The GAO recommended the Department of Health and Human Services (HHS) and Federal Emergency Management Agency (FEMA) outline steps the federal government will take to mitigate supply chain shortages and communicate those plans to stakeholders, including state governments, which have often been left in the dark.
HHS and FEMA should also help states track the status of supply requests from the federal government so they can plan for their needs for the remainder of the pandemic, the GAO said.
HHS objected to the recommendations, telling GAO its report is "incorrect."
"Unfortunately, your report and recommendations prioritize anonymous anecdotes about minor and temporary coordination issues over a fair assessment of the federal government's historic achievements in increasing supply availability and executing the logistics required to fill identified supply chain gaps," HHS Assistant Secretary for Legislation Sarah Arbes wrote in a response to GAO.
GAO argued that its findings are "based on evidence."
"These actions could contribute to ensuring a more effective response by helping to mitigate challenges with the stability of the medical supply chain and the ability of nonfederal partners to track, plan, and budget for ongoing medical supply needs," the report says.
While several agencies had helped HHS manage supply chain issues, all responsibilities transitioned to HHS between July and September, according to the report.
But the GAO expressed concern that "this amount of responsibility at the scale the response necessitates" may require more support throughout the pandemic.

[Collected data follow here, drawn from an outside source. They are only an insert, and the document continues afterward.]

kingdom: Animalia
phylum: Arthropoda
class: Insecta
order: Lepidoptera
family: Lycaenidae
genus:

Meanwhile, it's still not clearly defined how HHS will take over those roles and responsibilities, which may leave the federal response structure "unable to respond to new supply chain challenges that could emerge," the report reads.
The GAO also recommended that HHS and the Department of Defense share the national plan for COVID-19 vaccine distribution. HHS officials previously said the agency would send a report to Congress in September, but has not given more specifics. In response to the recommendation, HHS told the GAO it "neither agreed nor disagreed" with it, but "noted factors that complicate the publication of a plan."
Congressional Democrats have hit President Trump throughout the pandemic for not having a plan to fight COVID-19, instead largely leaving the response to the states.
"Today's report from the independent Government Accountability Office confirms that eight months after this deadly virus reached our shores, President Trump is still refusing to implement a coherent national plan to contain the outbreak," Rep. James Clyburn (D-S.C.), chairman of the Select Subcommittee on the Coronavirus Crisis, said in a statement.
"I agree with GAO that we need 'timely and concerted actions' to contain this virus, and I urge the Administration to heed GAO's nonpartisan recommendations and finally show some leadership to protect Americans' lives."
The GAO report also recommended that the Centers for Disease Control and Prevention collect better data about COVID-19 cases and deaths by race and ethnicity, noting that the data that is publicly available is incomplete. HHS agreed with the recommendation.
The GAO also noted that HHS's data on COVID-19 in nursing homes does not include the early months of the pandemic. HHS began requiring nursing homes report COVID-19 data to the CDC in May, but it did not ask for information on deaths or cases that occurred before that.
"By not requiring nursing homes to submit data from the first 4 months of 2020, HHS is limiting the usefulness of the data in helping to understand the effects of COVID-19 in nursing homes," the report reads.
The GAO recommended that HHS develop a strategy to capture "more complete data" back to Jan. 1, but HHS "expressed concern about the burden of collecting it."